One problem with integration was that white congregations thought that integration meant black Baptists joining white churches, and never the other way around. The concept of compromise was never a two-way street. It was: join us or don’t. Some white Southerners took a laissez faire attitude, proclaiming that that’s the way the cookie crumbles: “blacks stay with blacks and whites stay with whites.” The major issue that served to divide, which had nothing to do with churches or the Bible or God, was busing of children within the public schools. It’s no secret that Southern whites didn’t like busing and responded to it with a variety of actions, suburban flight and the formation of private schools most prominently. By the end of the chapter, Newman writes quickly and without much detail about the 1980s and ’90s. In the ’80s, “[m]any black churches joined the SBC because it offered financial support and educational materials.” And in the final pages, we learn why his subtitle bookends this story when it does:
In 1995, the SBC adopted a resolution by a 95 percent majority that apologized to African Americans for Baptists’ complicity in slavery and “for condoning and/or perpetuating individual and systematic racism in our lifetime . . . ” and asked for their forgiveness.
Though Getting Right with God is a thorough, thoughtful, insightful, and well-researched book, that subtitle really should have made it clear that the book was about the 1940s through the early 1970s. I realize that Newman must have wanted the 1995 resolution in there, but he stops his work – his best work – before the 1980s are even on the horizon.

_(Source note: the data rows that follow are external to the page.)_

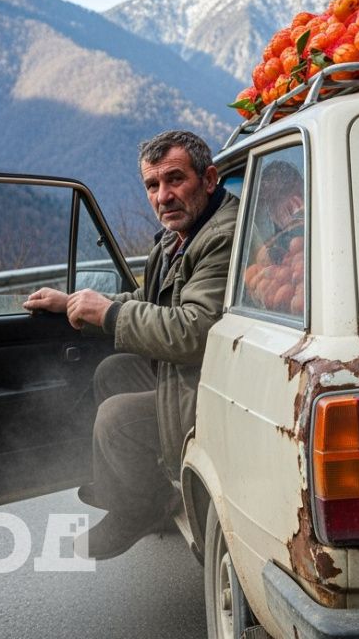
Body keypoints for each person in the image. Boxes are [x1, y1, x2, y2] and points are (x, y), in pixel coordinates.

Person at [23, 130, 239, 559]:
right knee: (113, 370)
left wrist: (110, 314)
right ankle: (152, 489)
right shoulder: (176, 238)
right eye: (153, 186)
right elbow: (152, 301)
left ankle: (136, 509)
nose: (163, 196)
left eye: (175, 180)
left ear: (210, 179)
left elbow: (193, 330)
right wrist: (73, 302)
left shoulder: (221, 236)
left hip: (217, 386)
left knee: (115, 418)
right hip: (188, 376)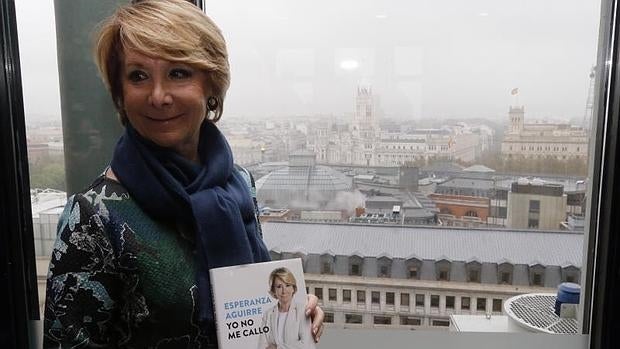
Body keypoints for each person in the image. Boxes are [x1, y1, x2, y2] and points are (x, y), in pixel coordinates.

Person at [43, 1, 324, 348]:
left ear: (212, 87)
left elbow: (251, 307)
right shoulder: (92, 217)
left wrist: (290, 313)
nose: (158, 96)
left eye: (178, 73)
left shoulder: (239, 185)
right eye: (138, 76)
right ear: (121, 95)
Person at [258, 268, 316, 349]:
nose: (284, 291)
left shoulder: (303, 311)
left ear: (293, 288)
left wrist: (277, 347)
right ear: (274, 290)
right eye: (279, 286)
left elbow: (306, 345)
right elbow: (262, 345)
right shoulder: (268, 314)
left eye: (287, 285)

As the editor of a project about the belief, myths, and narratives that have shaped the South since 1970, I chose to include Getting Right with God because Baptists are the largest denomination in the South and because their political power has been tremendous during the years this project covers. Though I was impressed by the book itself, I was disappointed in its relevance to the time frame that I’m focusing on. I kept reading and reading, thinking it would pay off when I reached the sections on the ’70s, ’80s, and 90s. I considered cutting it from the Editor’s Reading List when I realized how Civil Rights-heavy it is, then I thought, Just read the book and go with it. I will admit that it is compelling to consider how a large and powerful cultural institution like this one goes from pro-slavery roots in 1845 to apologizing for that position in 1995. It’s also interesting to ponder how such an influential organization, which affects the views of millions of people, is built upon the bedrock of individualism. In some ways, to me, that seems like less of an organization – in the truest sense of that word – and more of a herd mentality, where micro-level social forces sway the personal beliefs of a sea of adherents this way or that way. Whatever it is that happens, one thing is certain: Southern Baptists have their beliefs, myths, and narratives, and apparently . . . hardly anybody has the power to change them en masse.